Wij bleven ons verbazen. Een picknickplaats langs het water, waar niemand gebruik van maakt op een feestdag met mooi weer. Je kunt het gewoon niet geloven. En dan openbare wc’s die gewoon schoon zijn. Geen plastic en papier op straat, bijna geen reclameborden. Veel glooiende koolzaadvelden en ook heel veel windmolens waren ons uitzicht. Ja, want wind is er volop. Je rook regelmatig de Oostzee, die niet zo ver weg ligt. Af en toe meeuwen, maar ook zeearenden cirkelden boven ons hoofd.
Er is geen stroming en er zijn ook geen sluizen. De rivier is breder dan het Zwarte water en op de oevers groeien riet, wilgen en berken. Het water telt tal van aftakkingen net als het ons bekende moerasgebied de Weerribben. Alleen heb je hier soms mallotige drijvende huisjes of caravans op een vlotje met een flinke buitenboordmotor voor anker.
Over het riet en de bosjes kun je meestal heen kijken, ook omdat er beboste heuvels zijn, die er bovenuit steken. Otters en bevers schijnen er veel te zijn, maar wij hebben ze niet gezien.

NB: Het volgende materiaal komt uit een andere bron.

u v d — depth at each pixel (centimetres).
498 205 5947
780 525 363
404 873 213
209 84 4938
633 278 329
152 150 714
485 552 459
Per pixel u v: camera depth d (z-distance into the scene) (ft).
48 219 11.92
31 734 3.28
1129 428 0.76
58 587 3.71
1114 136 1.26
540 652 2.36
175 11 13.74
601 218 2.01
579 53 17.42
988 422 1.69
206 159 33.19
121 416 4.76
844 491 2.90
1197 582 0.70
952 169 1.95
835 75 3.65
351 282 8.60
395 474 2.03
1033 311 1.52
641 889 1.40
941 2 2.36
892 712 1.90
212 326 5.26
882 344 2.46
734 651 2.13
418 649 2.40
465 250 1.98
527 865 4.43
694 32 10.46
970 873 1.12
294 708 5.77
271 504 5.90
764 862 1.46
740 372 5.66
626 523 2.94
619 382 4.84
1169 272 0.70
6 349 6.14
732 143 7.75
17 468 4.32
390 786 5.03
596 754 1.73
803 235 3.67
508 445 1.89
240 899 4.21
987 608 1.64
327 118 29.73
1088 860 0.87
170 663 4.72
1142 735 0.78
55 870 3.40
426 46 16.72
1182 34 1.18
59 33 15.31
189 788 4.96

Gelukkig dat het toen we de Kummerrowersee overstaken (we waren gestart bij Malchin) windkracht 2 was. Dit meer, dat groter is dan de Beulakker- en de Belterwiede samen, is niet met windkracht 4 te bevaren en het was met 2 al af en toe doortrappen. We hadden voor de zekerheid van tevoren een alternatief over de rivier de Trebel achter de hand, die ook in Demmin eindigt.
Aan het eind van het meer wachtte ons een uitspanning met allemaal soorten visgerechten op het menu. Hoewel aal in de naam van het restaurant en op het menu stond, nam geen van ons deze vis, die op de rode lijst staat. Maar baars en snoek lieten we niet aan ons voorbijgaan.

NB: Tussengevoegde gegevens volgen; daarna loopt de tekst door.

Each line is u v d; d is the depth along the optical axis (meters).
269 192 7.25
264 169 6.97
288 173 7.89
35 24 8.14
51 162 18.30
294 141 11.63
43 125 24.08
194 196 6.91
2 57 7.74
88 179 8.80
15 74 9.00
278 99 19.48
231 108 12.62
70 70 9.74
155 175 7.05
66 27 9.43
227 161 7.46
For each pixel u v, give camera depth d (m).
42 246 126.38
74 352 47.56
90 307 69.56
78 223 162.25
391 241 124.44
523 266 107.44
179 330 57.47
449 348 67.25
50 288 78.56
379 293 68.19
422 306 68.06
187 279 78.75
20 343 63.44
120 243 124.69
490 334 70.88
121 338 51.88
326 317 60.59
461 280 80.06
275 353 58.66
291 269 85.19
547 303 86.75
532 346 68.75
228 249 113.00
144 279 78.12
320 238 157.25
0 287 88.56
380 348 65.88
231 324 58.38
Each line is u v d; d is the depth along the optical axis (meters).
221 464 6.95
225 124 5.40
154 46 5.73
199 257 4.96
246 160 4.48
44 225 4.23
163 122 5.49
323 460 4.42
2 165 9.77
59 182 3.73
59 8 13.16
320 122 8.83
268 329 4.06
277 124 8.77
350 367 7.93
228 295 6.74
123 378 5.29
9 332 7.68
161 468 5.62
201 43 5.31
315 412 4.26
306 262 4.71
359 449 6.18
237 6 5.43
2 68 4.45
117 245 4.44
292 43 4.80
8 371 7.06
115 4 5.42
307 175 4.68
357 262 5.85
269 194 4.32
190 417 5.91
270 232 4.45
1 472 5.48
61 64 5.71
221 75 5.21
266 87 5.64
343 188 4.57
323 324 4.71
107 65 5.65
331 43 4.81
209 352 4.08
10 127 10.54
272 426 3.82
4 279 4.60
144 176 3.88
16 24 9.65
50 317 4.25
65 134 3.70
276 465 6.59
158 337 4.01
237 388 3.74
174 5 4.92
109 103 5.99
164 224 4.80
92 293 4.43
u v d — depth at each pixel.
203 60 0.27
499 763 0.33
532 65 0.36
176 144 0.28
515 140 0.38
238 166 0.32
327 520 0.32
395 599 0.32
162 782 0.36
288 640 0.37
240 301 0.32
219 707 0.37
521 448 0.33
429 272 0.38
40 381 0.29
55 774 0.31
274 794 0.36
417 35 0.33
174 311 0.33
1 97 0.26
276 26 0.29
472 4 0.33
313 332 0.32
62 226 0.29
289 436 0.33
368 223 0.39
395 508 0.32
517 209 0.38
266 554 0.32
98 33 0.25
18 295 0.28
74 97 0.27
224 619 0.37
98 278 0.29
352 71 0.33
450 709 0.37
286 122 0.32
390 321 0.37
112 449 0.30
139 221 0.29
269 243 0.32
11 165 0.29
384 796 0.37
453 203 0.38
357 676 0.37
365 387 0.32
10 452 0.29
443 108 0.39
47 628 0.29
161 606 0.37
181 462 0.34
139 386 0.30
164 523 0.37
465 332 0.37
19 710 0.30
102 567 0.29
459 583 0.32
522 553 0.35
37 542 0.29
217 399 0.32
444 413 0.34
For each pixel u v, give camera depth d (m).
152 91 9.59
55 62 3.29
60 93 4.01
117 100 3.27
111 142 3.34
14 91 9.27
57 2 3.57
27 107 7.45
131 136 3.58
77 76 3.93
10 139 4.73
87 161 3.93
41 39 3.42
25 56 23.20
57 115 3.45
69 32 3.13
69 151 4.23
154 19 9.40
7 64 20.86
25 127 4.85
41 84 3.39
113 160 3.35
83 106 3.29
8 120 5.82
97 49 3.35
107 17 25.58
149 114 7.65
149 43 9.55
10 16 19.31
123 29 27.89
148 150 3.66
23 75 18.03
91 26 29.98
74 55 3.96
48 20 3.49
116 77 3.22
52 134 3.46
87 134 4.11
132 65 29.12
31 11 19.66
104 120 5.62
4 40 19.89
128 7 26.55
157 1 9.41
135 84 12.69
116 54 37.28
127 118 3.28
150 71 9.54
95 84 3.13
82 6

Vlakbij Loitz hadden wij voor twee nachten een hotel. Vlakbij Jarmen een Zimmer frei en bij Anklam konden we met een matrasje en slaapzak in het clubgebouw overnachten. En warempel: naast het gebouw was een heus oplaadpunt voor elektrische auto’s.
Die roeivereniging kent nog geen 30 leden, waarvan meer dan de helft actief is en die allemaal een ‘zekere leeftijd’ bereikt hebben. De jeugd heeft allang het gebied verlaten. Ook de havenmeester van Demmin, waar we de eerste keer onze boten (met dubbele bodem en keurig onderhouden) laten, vertelde eenzelfde verhaal.
Elke keer merkten we weer hoe belangrijk het was om contact te leggen met de plaatselijke bevolking, om een tip te krijgen waar de botenwagen moest blijven en waar hij precies moest staan (Ordnung muss sein) of waar het goed aanmeren was. (In Jarmen verscholen net achter de kademuur.)
Opnieuw bedankte ik Piet Reuvekamp dat hij zestien jaar geleden op mijn: “Als ik later met pensioen ben, wil ik net zo als Dineke Bollaert in het buitenland roeien”, reageerde met: “Niet wachten, maar nu doen.” Wij wisten niet dat de VUT zou worden afgeschaft en we gewoon nog vijf jaar langer aan het werk zouden zijn.
We hebben besloten om in de winter een avond voorlichting te gaan geven over onze vijftien verschillende tochten in Frankrijk, België en Duitsland, want dit gunnen we veel meer mensen.